Bounding boxes with keypoints:
* * * *

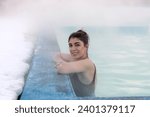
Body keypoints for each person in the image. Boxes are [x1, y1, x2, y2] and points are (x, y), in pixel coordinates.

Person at [54, 30, 96, 97]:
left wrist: (63, 64)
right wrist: (63, 63)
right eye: (70, 45)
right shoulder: (76, 59)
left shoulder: (87, 63)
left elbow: (61, 69)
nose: (73, 49)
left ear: (86, 46)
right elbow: (57, 55)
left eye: (77, 45)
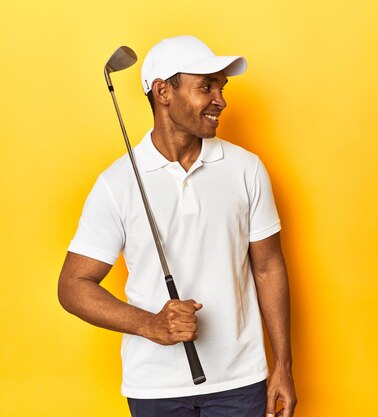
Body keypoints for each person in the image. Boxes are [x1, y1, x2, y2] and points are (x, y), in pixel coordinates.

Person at [58, 35, 297, 417]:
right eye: (206, 86)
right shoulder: (117, 182)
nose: (221, 99)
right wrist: (149, 324)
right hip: (154, 386)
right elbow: (72, 286)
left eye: (221, 87)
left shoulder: (246, 169)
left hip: (241, 381)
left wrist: (283, 366)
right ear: (163, 91)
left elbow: (268, 268)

* * * *

Repeat the data exactly, excluding the pictures.

Body keypoints for each person in the image. Boxes are [x1, y1, x2, y2] and points are (x, y), in pixel coordinates.

Person at [54, 30, 96, 97]:
left wrist: (63, 64)
right wrist: (63, 63)
right eye: (70, 45)
right shoulder: (76, 59)
left shoulder: (87, 63)
left elbow: (61, 69)
nose: (73, 49)
left ear: (86, 46)
right elbow: (57, 55)
left eye: (77, 45)
Body keypoints for each person in the image. Boxes are [x1, y1, x2, y2] and points are (x, y), in pixel coordinates.

Person at [58, 35, 297, 417]:
right eye: (206, 86)
right shoulder: (117, 182)
nose: (221, 99)
right wrist: (149, 324)
right hip: (154, 386)
right elbow: (72, 286)
left eye: (221, 87)
left shoulder: (246, 169)
left hip: (241, 381)
left wrist: (283, 366)
right ear: (163, 91)
left elbow: (268, 268)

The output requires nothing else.